- DIRECTIONS:
Retype, without any alteration, the lines from the one containing "教育学, 哲学, 历史学" through the one containing "Reading right to", including both of those lines.

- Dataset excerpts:
***

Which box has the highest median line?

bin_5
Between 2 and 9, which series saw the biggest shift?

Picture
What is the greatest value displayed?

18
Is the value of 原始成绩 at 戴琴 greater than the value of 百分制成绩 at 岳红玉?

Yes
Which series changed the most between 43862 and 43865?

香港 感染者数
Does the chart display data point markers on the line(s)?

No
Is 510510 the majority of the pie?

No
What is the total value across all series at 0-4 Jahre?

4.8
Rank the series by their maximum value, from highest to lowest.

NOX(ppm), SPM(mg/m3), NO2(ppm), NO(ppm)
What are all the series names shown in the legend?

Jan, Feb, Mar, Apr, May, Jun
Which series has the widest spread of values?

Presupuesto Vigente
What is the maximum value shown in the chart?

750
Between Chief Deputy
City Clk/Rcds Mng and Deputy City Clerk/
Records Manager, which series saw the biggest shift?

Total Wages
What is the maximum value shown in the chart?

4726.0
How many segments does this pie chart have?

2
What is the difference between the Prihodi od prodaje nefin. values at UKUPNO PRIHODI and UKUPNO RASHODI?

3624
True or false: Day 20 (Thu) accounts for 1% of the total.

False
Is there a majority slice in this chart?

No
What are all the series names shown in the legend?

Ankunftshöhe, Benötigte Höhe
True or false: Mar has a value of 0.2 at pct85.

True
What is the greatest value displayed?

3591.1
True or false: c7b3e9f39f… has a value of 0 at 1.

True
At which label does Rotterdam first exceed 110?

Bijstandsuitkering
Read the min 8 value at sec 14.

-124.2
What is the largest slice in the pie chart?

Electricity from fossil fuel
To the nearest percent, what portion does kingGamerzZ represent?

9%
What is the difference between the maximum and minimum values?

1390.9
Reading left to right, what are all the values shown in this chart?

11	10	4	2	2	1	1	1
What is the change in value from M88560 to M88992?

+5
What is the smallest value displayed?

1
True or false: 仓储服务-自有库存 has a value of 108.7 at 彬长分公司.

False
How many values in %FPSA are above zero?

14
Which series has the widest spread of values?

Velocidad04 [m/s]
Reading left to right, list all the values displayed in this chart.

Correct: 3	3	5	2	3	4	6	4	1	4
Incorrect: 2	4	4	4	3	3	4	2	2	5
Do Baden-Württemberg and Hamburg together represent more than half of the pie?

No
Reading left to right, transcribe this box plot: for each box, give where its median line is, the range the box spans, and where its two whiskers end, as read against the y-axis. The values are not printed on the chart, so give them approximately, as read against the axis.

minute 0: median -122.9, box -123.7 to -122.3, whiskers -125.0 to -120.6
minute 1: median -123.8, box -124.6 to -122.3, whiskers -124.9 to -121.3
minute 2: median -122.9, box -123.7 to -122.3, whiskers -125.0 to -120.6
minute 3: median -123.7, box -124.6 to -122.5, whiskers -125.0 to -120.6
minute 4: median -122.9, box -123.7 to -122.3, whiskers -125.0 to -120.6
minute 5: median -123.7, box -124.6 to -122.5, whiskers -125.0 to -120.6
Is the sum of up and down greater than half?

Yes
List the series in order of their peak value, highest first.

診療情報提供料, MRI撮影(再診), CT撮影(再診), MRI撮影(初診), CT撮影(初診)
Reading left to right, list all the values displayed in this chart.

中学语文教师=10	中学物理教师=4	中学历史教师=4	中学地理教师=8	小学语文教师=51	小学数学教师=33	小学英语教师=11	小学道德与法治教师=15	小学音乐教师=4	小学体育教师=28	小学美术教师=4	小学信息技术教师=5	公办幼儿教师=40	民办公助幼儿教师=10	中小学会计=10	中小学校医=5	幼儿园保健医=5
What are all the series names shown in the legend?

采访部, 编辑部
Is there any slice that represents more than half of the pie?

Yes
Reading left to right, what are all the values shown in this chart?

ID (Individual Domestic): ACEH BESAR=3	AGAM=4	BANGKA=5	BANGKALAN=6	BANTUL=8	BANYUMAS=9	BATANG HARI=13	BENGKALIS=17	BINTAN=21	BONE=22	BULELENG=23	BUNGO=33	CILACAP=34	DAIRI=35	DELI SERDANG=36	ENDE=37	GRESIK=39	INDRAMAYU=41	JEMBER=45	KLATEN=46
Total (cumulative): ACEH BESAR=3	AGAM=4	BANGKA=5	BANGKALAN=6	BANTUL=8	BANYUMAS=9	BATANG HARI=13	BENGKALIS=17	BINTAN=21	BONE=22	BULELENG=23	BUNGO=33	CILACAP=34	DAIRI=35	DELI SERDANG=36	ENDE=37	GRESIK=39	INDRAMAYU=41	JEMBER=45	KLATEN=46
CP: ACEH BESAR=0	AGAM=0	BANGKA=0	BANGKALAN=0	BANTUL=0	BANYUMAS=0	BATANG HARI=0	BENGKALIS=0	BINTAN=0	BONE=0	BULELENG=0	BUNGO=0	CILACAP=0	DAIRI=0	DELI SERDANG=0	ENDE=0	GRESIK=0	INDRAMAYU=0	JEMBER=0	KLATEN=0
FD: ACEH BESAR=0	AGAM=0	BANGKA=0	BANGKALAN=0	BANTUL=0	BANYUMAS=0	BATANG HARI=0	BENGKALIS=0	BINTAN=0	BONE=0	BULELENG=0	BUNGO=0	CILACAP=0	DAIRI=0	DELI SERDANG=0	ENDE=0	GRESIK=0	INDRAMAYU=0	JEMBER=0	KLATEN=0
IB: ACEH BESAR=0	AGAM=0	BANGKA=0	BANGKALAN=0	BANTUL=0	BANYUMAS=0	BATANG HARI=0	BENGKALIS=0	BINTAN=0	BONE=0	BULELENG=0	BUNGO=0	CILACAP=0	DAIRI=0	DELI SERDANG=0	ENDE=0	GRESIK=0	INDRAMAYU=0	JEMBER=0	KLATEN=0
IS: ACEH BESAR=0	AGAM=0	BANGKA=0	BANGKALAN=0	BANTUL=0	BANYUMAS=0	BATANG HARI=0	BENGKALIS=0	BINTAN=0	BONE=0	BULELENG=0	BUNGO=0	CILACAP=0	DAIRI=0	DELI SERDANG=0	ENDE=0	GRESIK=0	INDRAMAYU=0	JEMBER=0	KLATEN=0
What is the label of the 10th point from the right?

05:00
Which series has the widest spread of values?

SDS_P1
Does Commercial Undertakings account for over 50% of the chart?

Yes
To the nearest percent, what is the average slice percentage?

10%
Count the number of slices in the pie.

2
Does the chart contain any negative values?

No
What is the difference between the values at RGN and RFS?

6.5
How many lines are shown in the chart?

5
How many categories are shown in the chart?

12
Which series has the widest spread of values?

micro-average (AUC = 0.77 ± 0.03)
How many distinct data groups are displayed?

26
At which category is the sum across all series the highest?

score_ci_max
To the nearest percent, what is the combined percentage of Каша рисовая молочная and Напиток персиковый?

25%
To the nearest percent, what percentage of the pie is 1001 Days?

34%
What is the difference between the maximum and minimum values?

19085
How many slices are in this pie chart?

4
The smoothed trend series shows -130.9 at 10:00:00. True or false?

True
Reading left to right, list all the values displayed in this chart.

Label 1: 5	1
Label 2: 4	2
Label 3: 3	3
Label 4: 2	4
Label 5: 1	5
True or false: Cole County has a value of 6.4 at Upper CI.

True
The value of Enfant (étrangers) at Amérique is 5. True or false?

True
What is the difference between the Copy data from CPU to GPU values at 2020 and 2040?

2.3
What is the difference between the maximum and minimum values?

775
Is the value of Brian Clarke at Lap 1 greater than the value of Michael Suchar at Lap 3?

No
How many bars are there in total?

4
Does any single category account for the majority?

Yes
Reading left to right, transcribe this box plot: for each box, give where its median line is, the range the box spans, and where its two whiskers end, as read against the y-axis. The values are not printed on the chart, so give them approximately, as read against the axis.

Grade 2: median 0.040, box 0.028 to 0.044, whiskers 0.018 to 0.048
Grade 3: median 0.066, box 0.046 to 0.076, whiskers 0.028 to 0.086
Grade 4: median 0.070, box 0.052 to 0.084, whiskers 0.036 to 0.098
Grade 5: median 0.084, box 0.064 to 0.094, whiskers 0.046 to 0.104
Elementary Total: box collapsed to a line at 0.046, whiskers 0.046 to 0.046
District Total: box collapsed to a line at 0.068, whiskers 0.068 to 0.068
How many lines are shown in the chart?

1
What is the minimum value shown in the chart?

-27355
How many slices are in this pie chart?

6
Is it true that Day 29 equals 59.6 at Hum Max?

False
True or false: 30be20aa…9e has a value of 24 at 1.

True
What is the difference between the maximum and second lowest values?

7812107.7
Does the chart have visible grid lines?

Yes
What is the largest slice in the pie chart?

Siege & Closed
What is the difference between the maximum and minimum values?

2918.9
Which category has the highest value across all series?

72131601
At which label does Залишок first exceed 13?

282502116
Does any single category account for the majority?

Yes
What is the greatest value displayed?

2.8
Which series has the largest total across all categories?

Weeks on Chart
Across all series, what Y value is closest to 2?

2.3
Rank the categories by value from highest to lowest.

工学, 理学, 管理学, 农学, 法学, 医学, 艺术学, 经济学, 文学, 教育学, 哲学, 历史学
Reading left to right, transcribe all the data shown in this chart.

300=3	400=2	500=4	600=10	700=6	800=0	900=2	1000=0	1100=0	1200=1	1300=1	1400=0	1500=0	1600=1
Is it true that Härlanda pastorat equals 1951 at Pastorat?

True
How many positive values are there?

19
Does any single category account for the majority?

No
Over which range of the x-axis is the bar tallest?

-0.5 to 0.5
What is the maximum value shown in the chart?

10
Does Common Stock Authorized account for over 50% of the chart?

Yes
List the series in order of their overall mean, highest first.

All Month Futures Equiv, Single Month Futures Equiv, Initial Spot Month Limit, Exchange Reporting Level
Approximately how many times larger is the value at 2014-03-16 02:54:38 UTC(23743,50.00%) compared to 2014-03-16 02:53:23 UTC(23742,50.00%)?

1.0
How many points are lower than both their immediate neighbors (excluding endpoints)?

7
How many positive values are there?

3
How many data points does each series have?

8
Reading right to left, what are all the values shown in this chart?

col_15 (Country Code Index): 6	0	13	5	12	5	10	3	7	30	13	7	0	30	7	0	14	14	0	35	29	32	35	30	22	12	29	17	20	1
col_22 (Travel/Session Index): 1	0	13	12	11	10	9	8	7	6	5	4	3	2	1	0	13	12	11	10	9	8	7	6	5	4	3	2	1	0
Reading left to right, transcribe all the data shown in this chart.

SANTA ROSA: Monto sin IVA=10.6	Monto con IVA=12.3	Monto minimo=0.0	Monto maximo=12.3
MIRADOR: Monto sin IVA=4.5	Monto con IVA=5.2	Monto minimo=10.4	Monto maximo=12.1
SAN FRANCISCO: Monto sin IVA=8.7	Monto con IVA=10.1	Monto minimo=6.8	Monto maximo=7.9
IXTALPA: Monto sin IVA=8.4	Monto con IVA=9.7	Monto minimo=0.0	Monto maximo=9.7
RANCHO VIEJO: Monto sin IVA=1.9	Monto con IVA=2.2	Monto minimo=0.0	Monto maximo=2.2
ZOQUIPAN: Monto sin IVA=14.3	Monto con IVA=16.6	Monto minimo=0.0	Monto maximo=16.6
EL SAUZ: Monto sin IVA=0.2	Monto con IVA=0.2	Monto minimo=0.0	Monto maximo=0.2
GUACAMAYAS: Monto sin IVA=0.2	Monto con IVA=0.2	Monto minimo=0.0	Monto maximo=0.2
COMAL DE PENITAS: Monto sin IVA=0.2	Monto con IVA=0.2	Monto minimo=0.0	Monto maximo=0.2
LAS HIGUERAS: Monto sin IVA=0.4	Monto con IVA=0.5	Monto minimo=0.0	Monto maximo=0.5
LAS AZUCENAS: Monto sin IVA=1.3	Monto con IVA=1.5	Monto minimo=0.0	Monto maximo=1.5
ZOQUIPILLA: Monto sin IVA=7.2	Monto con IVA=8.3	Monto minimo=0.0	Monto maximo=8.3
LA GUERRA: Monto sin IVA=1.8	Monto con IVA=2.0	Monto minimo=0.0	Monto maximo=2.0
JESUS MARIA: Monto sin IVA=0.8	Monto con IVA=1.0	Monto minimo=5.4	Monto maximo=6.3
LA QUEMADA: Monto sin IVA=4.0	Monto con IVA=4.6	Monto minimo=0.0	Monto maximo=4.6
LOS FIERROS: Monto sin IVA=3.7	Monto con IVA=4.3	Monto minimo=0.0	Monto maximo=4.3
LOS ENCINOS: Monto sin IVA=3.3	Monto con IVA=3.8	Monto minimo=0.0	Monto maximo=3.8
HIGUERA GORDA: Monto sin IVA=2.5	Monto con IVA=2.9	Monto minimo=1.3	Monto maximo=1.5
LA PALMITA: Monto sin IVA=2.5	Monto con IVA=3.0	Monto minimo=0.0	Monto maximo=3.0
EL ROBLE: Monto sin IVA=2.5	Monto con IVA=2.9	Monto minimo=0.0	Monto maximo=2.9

***

- OUTPUT OF THE TASK:
工学, 理学, 管理学, 农学, 法学, 医学, 艺术学, 经济学, 文学, 教育学, 哲学, 历史学
Reading left to right, transcribe all the data shown in this chart.

300=3	400=2	500=4	600=10	700=6	800=0	900=2	1000=0	1100=0	1200=1	1300=1	1400=0	1500=0	1600=1
Is it true that Härlanda pastorat equals 1951 at Pastorat?

True
How many positive values are there?

19
Does any single category account for the majority?

No
Over which range of the x-axis is the bar tallest?

-0.5 to 0.5
What is the maximum value shown in the chart?

10
Does Common Stock Authorized account for over 50% of the chart?

Yes
List the series in order of their overall mean, highest first.

All Month Futures Equiv, Single Month Futures Equiv, Initial Spot Month Limit, Exchange Reporting Level
Approximately how many times larger is the value at 2014-03-16 02:54:38 UTC(23743,50.00%) compared to 2014-03-16 02:53:23 UTC(23742,50.00%)?

1.0
How many points are lower than both their immediate neighbors (excluding endpoints)?

7
How many positive values are there?

3
How many data points does each series have?

8
Reading right to left, what are all the values shown in this chart?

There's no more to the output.